Monday, April 9, 2007
The article “Judicial Tort Reform In Texas” insists on a distinction between reforming tort law and merely restricting liability. The Texas Supreme Court, one of the most active and important arbiters of tort law in the nation, is restricting tort liability, not so much by reforming tort law as by simply making it difficult for plaintiffs to win. In 2004-2005, defendants won 87 per cent of the cases decided with opinion in that court. Often the decisions turn on determinations that have little precedential value or jurisprudential significance, such as conclusions that the plaintiff's evidence was legally insufficient.
Courts can legitimately promote tort reform; the law that needs reforming is largely judicially made, so it's appropriate for courts to make the needed changes. Indeed, judges generally are better positioned than legislators to see what the real problems are and to understand how particular solutions will work in practice. Legislatures, of course, can also legitimately reform tort law; the common law exists at their sufferance and often benefits from their intervention.

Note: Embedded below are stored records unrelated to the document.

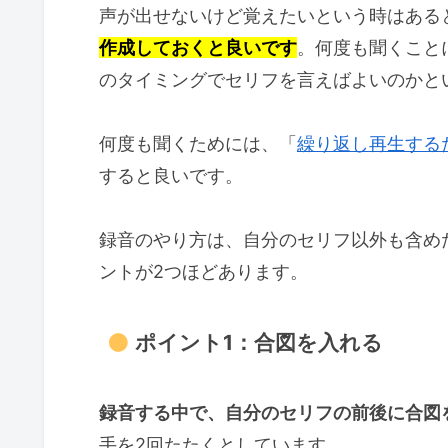
声が出せないけど覚えたいという時はある
作成しておくと良いです
。何度も聞くこと
のタイミングでセリフを言えばよいのかと
何度も聞くためには、「
繰り返し再生する
すると良いです。
録音のやり方は、自分のセリフ以外も含め
ントが2つほどあります。
ポイント1：合図を入れる
録音する中で、自分のセリフの前後に合図
手を2回たたくとしています。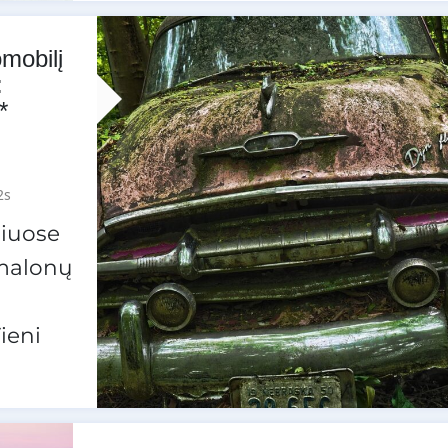
omobilį
:
*
2s
liuose
emalonų
ieni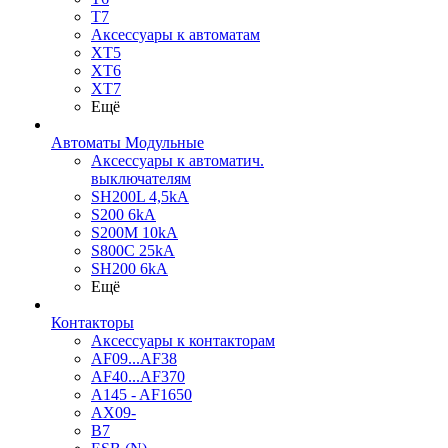
T7
Аксессуары к автоматам
XT5
XT6
XT7
Ещё
Автоматы Модульные
Аксессуары к автоматич.
выключателям
SH200L 4,5kA
S200 6kA
S200M 10kA
S800C 25kA
SH200 6kA
Ещё
Контакторы
Аксессуары к контакторам
AF09...AF38
AF40...AF370
A145 - AF1650
AX09-
B7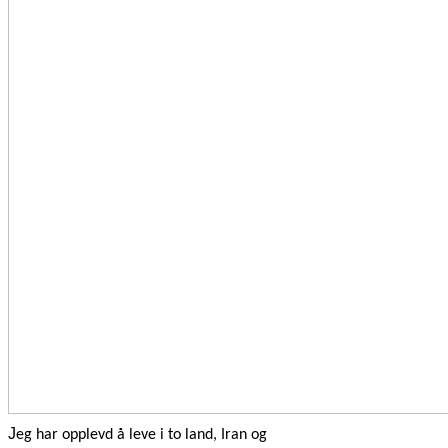
J
eg har opplevd å leve i to land, Iran og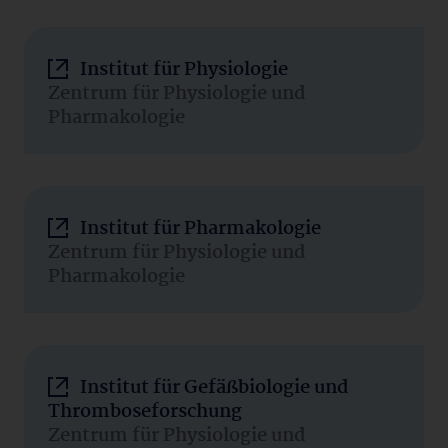
Institut für Physiologie
Zentrum für Physiologie und
Pharmakologie
Institut für Pharmakologie
Zentrum für Physiologie und
Pharmakologie
Institut für Gefäßbiologie und
Thromboseforschung
Zentrum für Physiologie und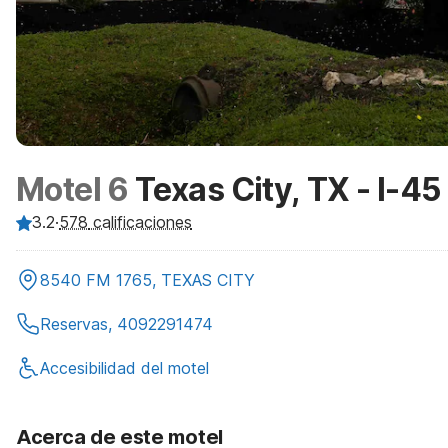
Motel 6
Texas City, TX - I-45
3.2
·
578
calificaciones
8540 FM 1765, TEXAS CITY
Reservas, 4092291474
Accesibilidad del motel
Acerca de este motel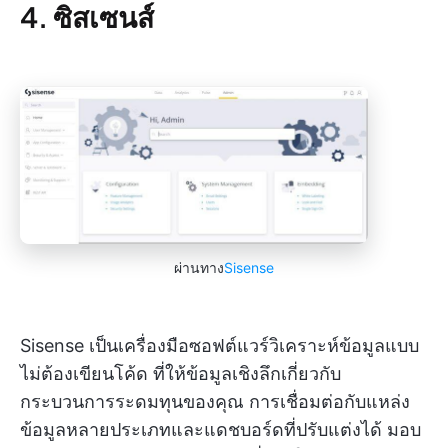
4. ซิสเซนส์
ผ่านทาง
Sisense
Sisense เป็นเครื่องมือซอฟต์แวร์วิเคราะห์ข้อมูลแบบ
ไม่ต้องเขียนโค้ด ที่ให้ข้อมูลเชิงลึกเกี่ยวกับ
กระบวนการระดมทุนของคุณ การเชื่อมต่อกับแหล่ง
ข้อมูลหลายประเภทและแดชบอร์ดที่ปรับแต่งได้ มอบ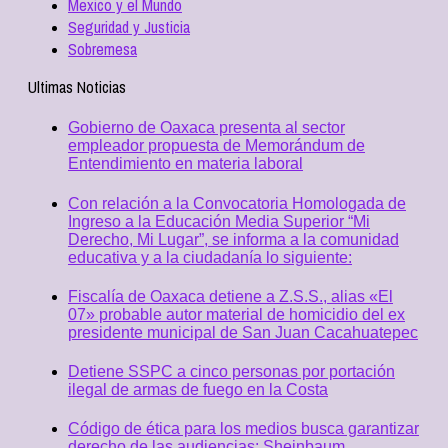
Mexico y el Mundo
Seguridad y Justicia
Sobremesa
Ultimas Noticias
Gobierno de Oaxaca presenta al sector
empleador propuesta de Memorándum de
Entendimiento en materia laboral
Con relación a la Convocatoria Homologada de
Ingreso a la Educación Media Superior “Mi
Derecho, Mi Lugar”, se informa a la comunidad
educativa y a la ciudadanía lo siguiente:
Fiscalía de Oaxaca detiene a Z.S.S., alias «El
07» probable autor material de homicidio del ex
presidente municipal de San Juan Cacahuatepec
Detiene SSPC a cinco personas por portación
ilegal de armas de fuego en la Costa
Código de ética para los medios busca garantizar
derecho de las audiencias: Sheinbaum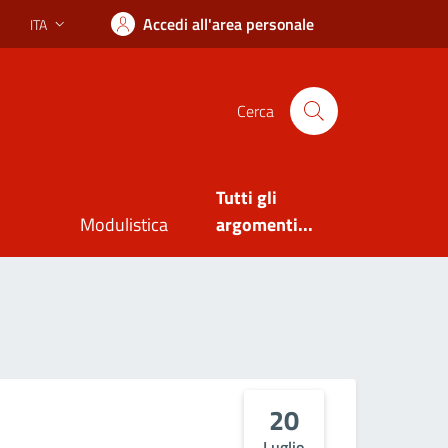
Accedi all'area personale
ITA
Lingua attiva:
Cerca
Tutti gli
Modulistica
argomenti...
20
Luglio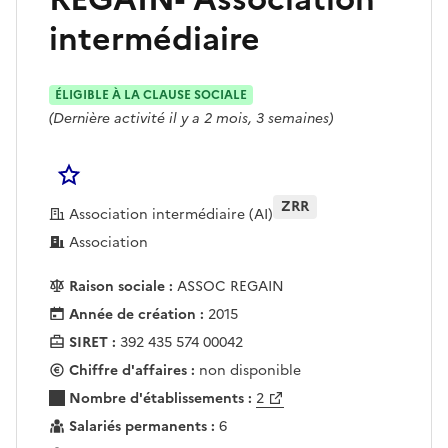
intermédiaire
ÉLIGIBLE À LA CLAUSE SOCIALE
(Dernière activité il y a 2 mois, 3 semaines)
Se connecter pour Ajouter à votre liste d'acha
ZRR
Association intermédiaire (AI)
Association
Raison sociale :
ASSOC REGAIN
Année de création :
2015
SIRET :
392 435 574 00042
Chiffre d'affaires :
non disponible
Nombre d'établissements :
2
Salariés permanents :
6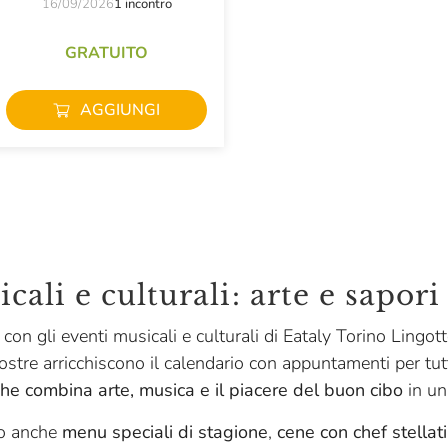
16/09/2026
1 incontro
GRATUITO
AGGIUNGI
cali e culturali: arte e sapor
con gli eventi musicali e culturali di Eataly Torino Lingotto
ostre arricchiscono il calendario con appuntamenti per tutti 
he combina arte, musica e il piacere del buon cibo
in un
mo anche
menu speciali di stagione
,
cene con chef stellati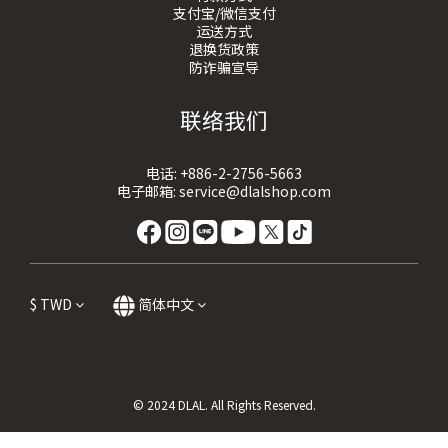
支付宝/微信支付
运送方式
退换货政策
防诈骗宣导
联络我们
电话:
+886-2-2756-5663
电子邮箱:
service@dlalshop.com
$
TWD
简体中文
© 2024 DLAL. All Rights Reserved.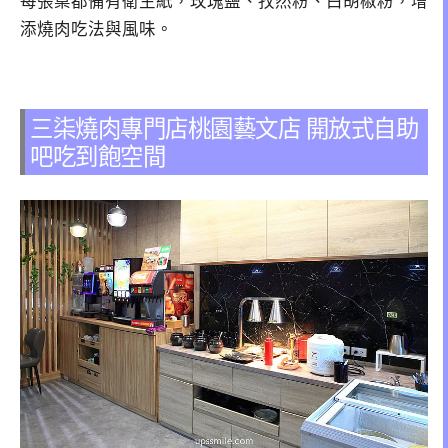
每張桌都備有衛生紙，玫瑰鹽、孜然粉、白胡椒粉，增
添燒肉吃法與風味。
三柒燒肉專門店桃園藝文店 開放式自助
吧吃到飽空間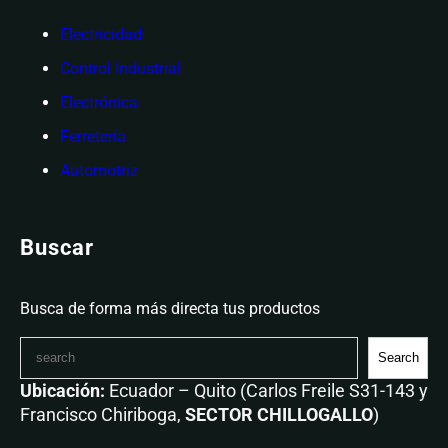
Electricidad
Control Industrial
Electrónica
Ferretería
Automotriz
Buscar
Busca de forma más directa tus productos
Search
Ubicación:
Ecuador – Quito (Carlos Freile S31-143 y
Francisco Chiriboga,
SECTOR CHILLOGALLO
)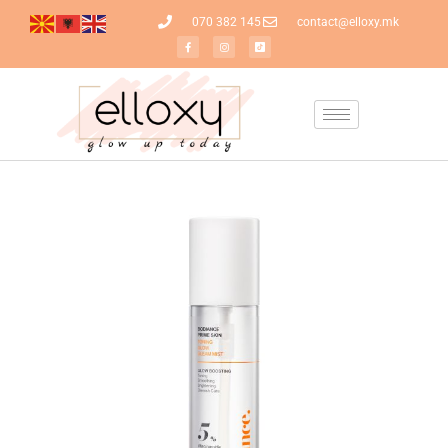
070 382 145
contact@elloxy.mk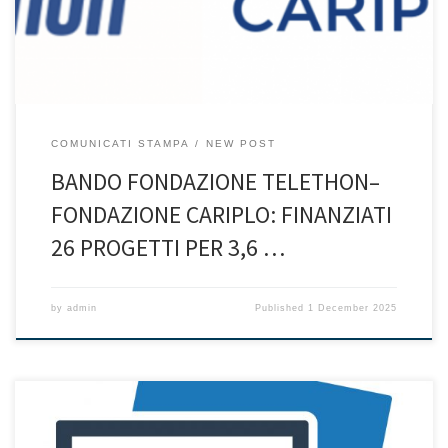
COMUNICATI STAMPA
NEW POST
BANDO FONDAZIONE TELETHON–
FONDAZIONE CARIPLO: FINANZIATI
26 PROGETTI PER 3,6 …
by
admin
Published
1 December 2025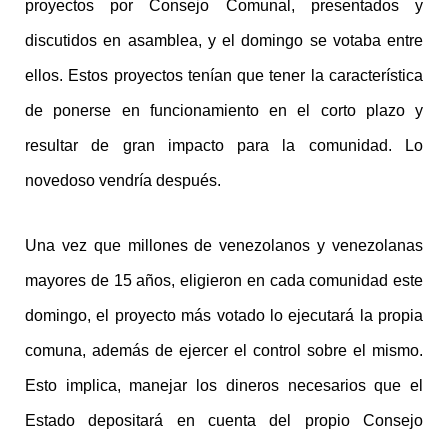
proyectos por Consejo Comunal, presentados y
discutidos en asamblea, y el domingo se votaba entre
ellos. Estos proyectos tenían que tener la característica
de ponerse en funcionamiento en el corto plazo y
resultar de gran impacto para la comunidad. Lo
novedoso vendría después.
Una vez que millones de venezolanos y venezolanas
mayores de 15 años, eligieron en cada comunidad este
domingo, el proyecto más votado lo ejecutará la propia
comuna, además de ejercer el control sobre el mismo.
Esto implica, manejar los dineros necesarios que el
Estado depositará en cuenta del propio Consejo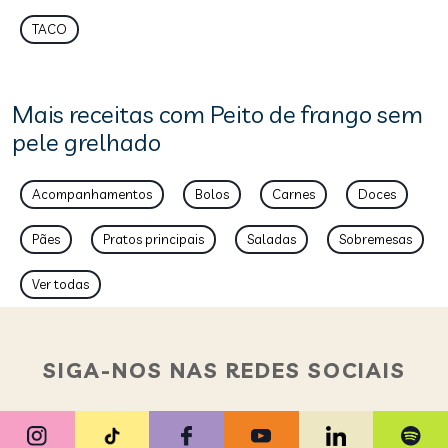
TACO
Mais receitas com Peito de frango sem
pele grelhado
Acompanhamentos
Bolos
Carnes
Doces
Pães
Pratos principais
Saladas
Sobremesas
Ver todas
SIGA-NOS NAS REDES SOCIAIS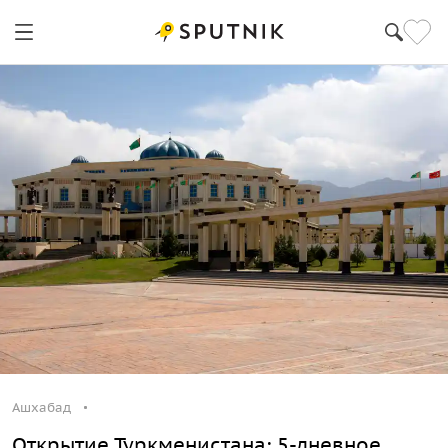
Ашхабад
Открытие Туркменистана: 5-дневное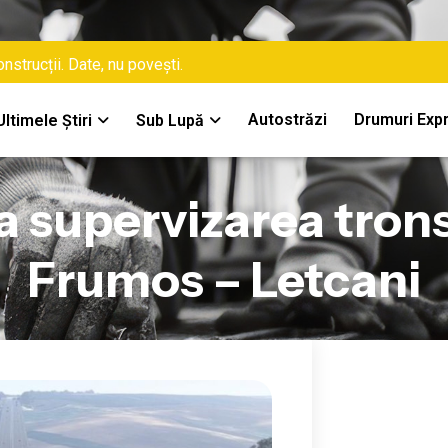
nstrucții. Date, nu povești.
Autostrăzi
Drumuri Exp
Ultimele Știri
Sub Lupă
za supervizarea tron
Frumos – Letcani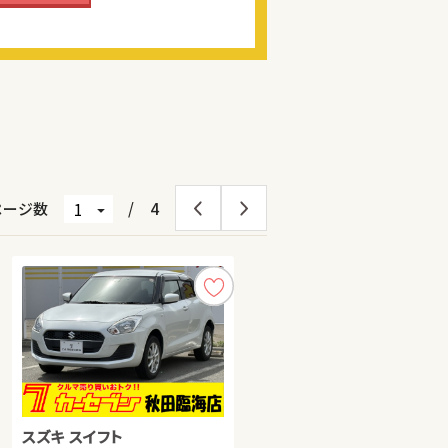
ページ数
/
4
スズキ スイフト
トヨタ ルーミー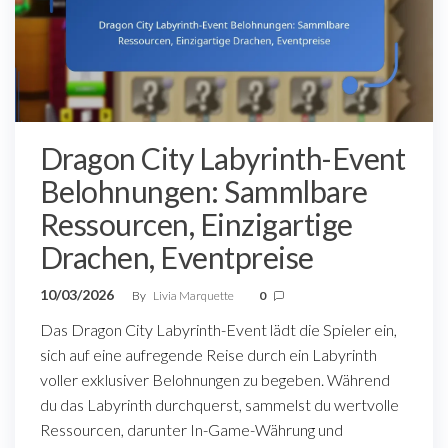
Dragon City Labyrinth-Event
Belohnungen: Sammlbare
Ressourcen, Einzigartige
Drachen, Eventpreise
10/03/2026
By
Livia Marquette
0
Das Dragon City Labyrinth-Event lädt die Spieler ein,
sich auf eine aufregende Reise durch ein Labyrinth
voller exklusiver Belohnungen zu begeben. Während
du das Labyrinth durchquerst, sammelst du wertvolle
Ressourcen, darunter In-Game-Währung und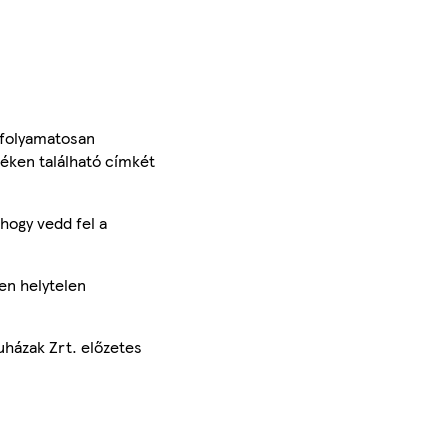
 folyamatosan
méken található címkét
hogy vedd fel a
en helytelen
uházak Zrt. előzetes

But when the objective is merely to restrict tort liability, the judicial and legislative branches have different roles. It may be perfectly legitimate for the legislature to conclude that the public good will be better served by reducing malpractice premiums and protecting businesses from liability than by compensating tort victims for their injuries. But judges, at least those who repudiate activism, are not free to make such political choices - and certainly not by decisions that evince little more than a determination to prevent plaintiffs from winning.